Asiatische Buschmücke jetzt auch in Norddeutschland entdeckt

Die asiatische Buschmücke gilt als Überträger des West-Nil-Virus und verschiedener Erreger von Hirnhautentzündungen. Zu Ansteckungen ist es allerdings in Deutschland noch nicht gekommen.

Die Asiatische Buschmücke wurde jetzt auch in Niedersachsen entdeckt. Die Forscher des Leibniz-Zentrum für Agrarlandschaftsforschung (ZALF) in Müncheberg und dem Friedrich-Loeffler-Institut (FLI) auf der Insel Riems gehen davon aus, dass die nun entdeckten Buschmücken  schon seit 2012 in Niedersachsen beheimatet sind. 2012 wurde die Mücke das erste Mal in Deutschland zwischen Köln und Koblenz nachgewiesen.

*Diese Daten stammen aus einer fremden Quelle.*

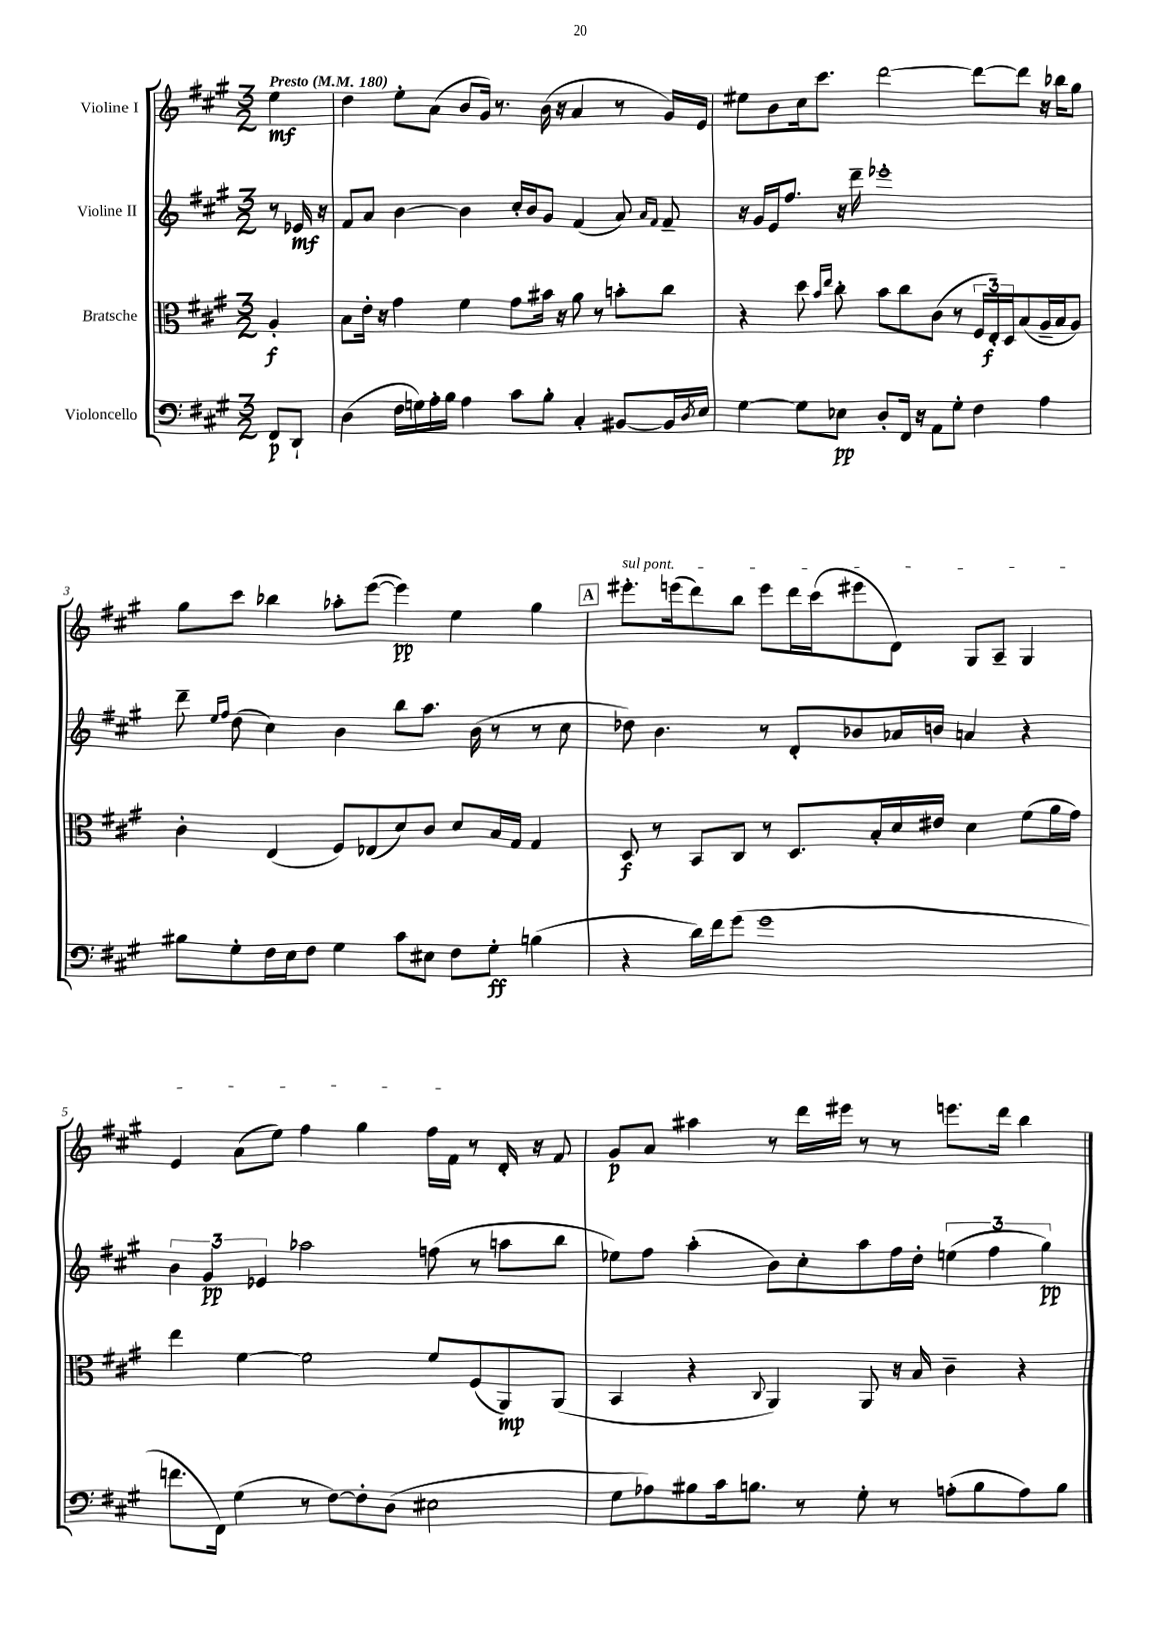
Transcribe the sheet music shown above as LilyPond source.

<<
\new StaffGroup <<
\new Staff = "s0" \with { instrumentName = "Violine I" } {
    \clef treble \key a \major \numericTimeSignature \time 3/2 \partial 4 \tempo "Presto" 4 = 180
    e''4\mf |
    d''4 e''8-. a'8( b'8 gis'16) r8. b'16( r16 a'4 r8 gis'16) e'16 |
    eis''8 b'8 cis''16 cis'''8. d'''2~ d'''8~ d'''8 r16 bes''16 gis''8 |
    gis''8 cis'''8 bes''4 aes''8-. e'''8~( e'''4\pp) e''4 gis''4 |
    \mark \markup { \box "A" } \once \override TextSpanner.bound-details.left.text = \markup { \italic "sul pont." } eis'''8.-.\startTextSpan e'''16( d'''8) b''8 e'''8 d'''16 cis'''16( eis'''8 d'8) gis8 a8-- gis4 |
    e'4 a'8( e''8) fis''4 gis''4 fis''16 fis'16\stopTextSpan r8 d'16-. r16 fis'8 |
    gis'8\p a'8 ais''4 r8 d'''16 eis'''16 r8 r8 e'''8. d'''16 b''4 \bar "|." |
}
\new Staff = "s1" \with { instrumentName = "Violine II" } {
    \clef treble \key a \major \numericTimeSignature \time 3/2 \partial 4
    r8 ees'16\mf r16 |
    fis'8 a'8 b'4~ b'4 cis''16-. b'16 gis'8 fis'4( a'8) \grace { a'16 fis'16 } fis'8-- |
    r16 gis'16 e'16 fis''8. r16 d'''16-- ees'''1-. |
    d'''8-- \grace { e''16 fis''16 } d''8( cis''4) b'4 b''8 a''8. b'16( r8 r8 cis''8 |
    \mark \markup { \box "A" } des''8) b'4. r8 d'8-. bes'8 aes'16 b'16 a'4 r4 |
    \tuplet 3/2 { b'4 gis'4\pp ees'4 } aes''2 f''8( r8 a''8 b''8 |
    ees''8) fis''8 a''4-.( b'8) cis''8-. a''8 fis''16 d''16-. \tuplet 3/2 { e''4( fis''4 gis''4\pp) } \bar "|." |
}
\new Staff = "s2" \with { instrumentName = "Bratsche" } {
    \clef alto \key a \major \numericTimeSignature \time 3/2 \partial 4
    a4-.\f |
    b8 e'16-. r16 gis'4 fis'4 gis'8 bis'16 r16 a'8 r8 b'8-. cis''8 |
    r4 d''8 \grace { b'16 e''16 } cis''8-. b'8 cis''8 cis'8( r8 \tuplet 3/2 { fis16 e16-.\f) d16 } b8( a16-- b16 a8) |
    cis'4-. e4( fis8) ees8( d'8) cis'8 d'8 b16 gis16 gis4 |
    \mark \markup { \box "A" } d8\f r8 b,8 cis8 r8 d8. b16-. d'16 eis'16 d'4 fis'8( a'16 gis'16) |
    e''4 fis'4~ fis'2 fis'8 fis8( a,8\mp) a,8( |
    b,4 r4 \appoggiatura { cis8 } a,4) a,8 r16 b16 cis'4-- r4 \bar "|." |
}
\new Staff = "s3" \with { instrumentName = "Violoncello" } {
    \clef bass \key a \major \numericTimeSignature \time 3/2 \partial 4
    fis,8\p d,8-! |
    d4( fis16 g16) a16-. b16 a4 cis'8 b8-. cis4-. bis,8~ bis,16 \acciaccatura { d8 } e16 |
    gis4~ gis8 ees8\pp d8-. fis,16 r16 a,8 gis8-. fis4 a4 |
    bis8 gis8-. fis16 e16 fis8 gis4 cis'8 eis8 fis8 gis8-.\ff b4( |
    \mark \markup { \box "A" } r4 d'16) fis'16 gis'8( gis'1 |
    f'8. fis,16) gis4( r8 fis8~) fis8-. d8( eis2 |
    gis8 aes8) bis8 cis'16 b8. r8 gis8-. r8 a8-.( b8 a8) b8 \bar "|." |
}
>>
>>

Die Asiatische Buschmücke verbreitet sich in Deutschland © James Gathany, CDC
Die Asiatische Buschmücke verbreitet sich in Deutschland © James Gathany, CDC

Die Buschmücke konnte sich zunächst 2002 in Belgien vermehren. 2008 wurde sie dann in der Schweiz registriert. Es wird angenommen, dass die asiatische Buschmücke in importierten Autoreifen eingeschleppt wurde. In mehreren beobachteten Fällen brütete sie in diesen.

Die asiatische Buschmücke gilt als Überträger des West-Nil-Virus und verschiedener Erreger von Hirnhautentzündungen. Bislang ist es in Deutschland jedoch nicht zu Ansteckungen gekommen. Die Forscher sind der Meinung, dass die Buschmücke Krankheiten nicht so effektiv übertrage wie die Asiatische Tigermücke, die 2007 erstmalig in Deutschland entdeckt wurde.

Von den weltweit rund 3500 Stechmückenarten leben in Deutschland bislang ca. 49 Arten. Neben der Asiatischen Tigermücke wurden auch die Asiatische Buschmücke und eine weitere Mückenart erst nach 2007 entdeckt. Die Globalisierung und die Klimaveränderung sind nach Ansicht der Foscher auch ein Grund für die zunehmende Verbreitung der exotischen Stechmücken.

Werbung

Wer eine ihm unbekannte Mückenart entdeckt, wird gebeten, diese einzufrieren und dann an das Leibniz-Zentrum für Agrarlandschaftsforschung e.V. zu schicken. Über den Mückenatlas sollen Mücken erfasst und auf einer Karte eingetragen werden. So kann die Verbreitung von Stechmücken besser nachvollzogen werden. Das Projekt soll zudem helfen, die Forschung an Stechmücken voranzubringen. Diese wurde lange Zeit wissenschaftlich vernachlässigt.